Keywords: Image-based Morphometry, Fisher Discriminant Analysis, Discriminant Representative Model
1. Introduction
In biology and medicine, morphology refers to the study of the form, structure and configuration of an organism and its component parts. Clinicians, biologists, and other researchers have long used information about shape, form, and texture to make inferences about the state of a particular cell, organ, or organism (normal vs. abnormal) or to gain insights into important biological processes [1, 2, 3]. Earlier quantitative works often focused on numerical feature-based approaches (e.g. measuring size, form factor, etc.) that aim to quantify and measure differences between different forms in carefully constructed feature spaces [3, 4]. In recent times, many researchers working in applications in medicine and biology have shifted to a more geometric approach, where the entire morphological exemplar (as depicted in an image) is viewed as a point in a carefully constructed metric space [5, 6, 7], often facilitating visualization. When a linear embedding for the data can be assumed, standard geometric data processing techniques such as principal component analysis can be used to extract and visualize major trends in the morphologies of organs and cells [8, 9, 10, 11, 7, 12, 13, 14, 15]. While representation of summarizing trends is important, so is the application of discrimination techniques for elucidating and visualizing trends that differentiate between two or more populations [16, 17, 18, 19, 20, 21].
In part due to its simplicity and effectiveness, as well as its connection to the Student’s t-test, Fisher Linear Discriminant Analysis (FLDA) is often employed to summarize discriminating trends [21, 22, 23]. When employed in high dimensional spaces, the technique is often adapted and a regularized version of the associated generalized eigenvalue problem is used instead of the original eigenvalue problem, in order to avoid ill conditioning problems [24, 25, 26, 27]. The geometric meaning of such adaptation, to the best of our knowledge, is not fully understood [28]. Here we show that even in problems where ill conditioning does not exist, the straightforward application of the FLDA technique can lead to erroneous interpretation of the results. We show that a modified FLDA criterion that includes a representation penalty error can be used in such cases to extract meaningful discriminating information. We show the solution of the modified problem is related to the commonly used regularized eigenvalue problem, and derive the relationship explicitly. In contrast to the standard FLDA technique, the combination of a discrimination term with a data representation term allows for a decomposition whereby, in a two class problem, several discriminating trends can be computed and ranked according to their discrimination power (together with a least squares-type representation penalty), and discriminant representative models can be built accordingly. We also describe a kernalization of the procedure, similar to the one described in [28]. Finally, we apply the modified FLDA technique to several example problems in image-based morphometry, and contrast the technique to the straightforward FLDA method, as well as a method that combines PCA and FLDA serially [29, 24].
================================
Exercises to complete:
1. Please answer these from the introduction on image-based morphometry:
(a) What kind of approaches did earlier quantitative works often focus on?
(b) Besides its simplicity and effectiveness, what connection does the introduction cite as a reason FLDA is often employed?
(c) What does the modified FLDA criterion include?
2. Carry on the introduction on image-based morphometry, starting after its last sentence.
================================
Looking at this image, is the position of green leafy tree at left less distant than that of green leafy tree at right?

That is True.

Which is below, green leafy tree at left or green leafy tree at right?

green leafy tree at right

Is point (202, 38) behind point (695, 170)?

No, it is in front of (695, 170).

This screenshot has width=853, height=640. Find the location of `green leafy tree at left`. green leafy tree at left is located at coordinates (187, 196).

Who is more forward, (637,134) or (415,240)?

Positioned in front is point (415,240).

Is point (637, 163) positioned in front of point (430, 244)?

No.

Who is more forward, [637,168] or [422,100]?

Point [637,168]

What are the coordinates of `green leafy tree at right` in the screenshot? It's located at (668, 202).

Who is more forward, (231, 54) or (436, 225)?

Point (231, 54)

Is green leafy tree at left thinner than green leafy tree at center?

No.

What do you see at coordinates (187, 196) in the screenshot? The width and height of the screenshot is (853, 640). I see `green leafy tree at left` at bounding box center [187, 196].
================================
Outputs in order:
1.
(a) Numerical feature-based approaches, such as measuring size and form factor.
(b) Its connection to the Student's t-test.
(c) A representation penalty error.

2.
2. Methods
The method we describe can be applied whenever a linear embedding for the image data can be assumed and obtained. That is, given an image Ii depicting one structure to be analyzed, a function f can be used to map the image to a point in a linear subspace. This point may or may not be unique, depending on the embedding method being used. Mathematically: f(Ii) = xi, with xi ∈ ℛm, with m the dimension of the linear subspace. In addition, it is important for the linear embedding to be able to represent well the morphological structure present in Ii. Though other linear embeddings could also be utilized [12, 14, 15], in this work we utilize the landmark-based approach as described by [30, 31]. Briefly each image Ii is reduced to a set of landmarks, stored in a vector x ∈ ℛ2n (we use two dimensional images, and n is the number of landmarks). Although an inverse function does not exist (one cannot recover the image Ii from the set of landmarks xi), the set of landmarks is densely chosen, so that visual interpretation of morphology is possible. Given two images I1 and I2, with landmarks x1, x2, the landmarks are stored in corresponding order.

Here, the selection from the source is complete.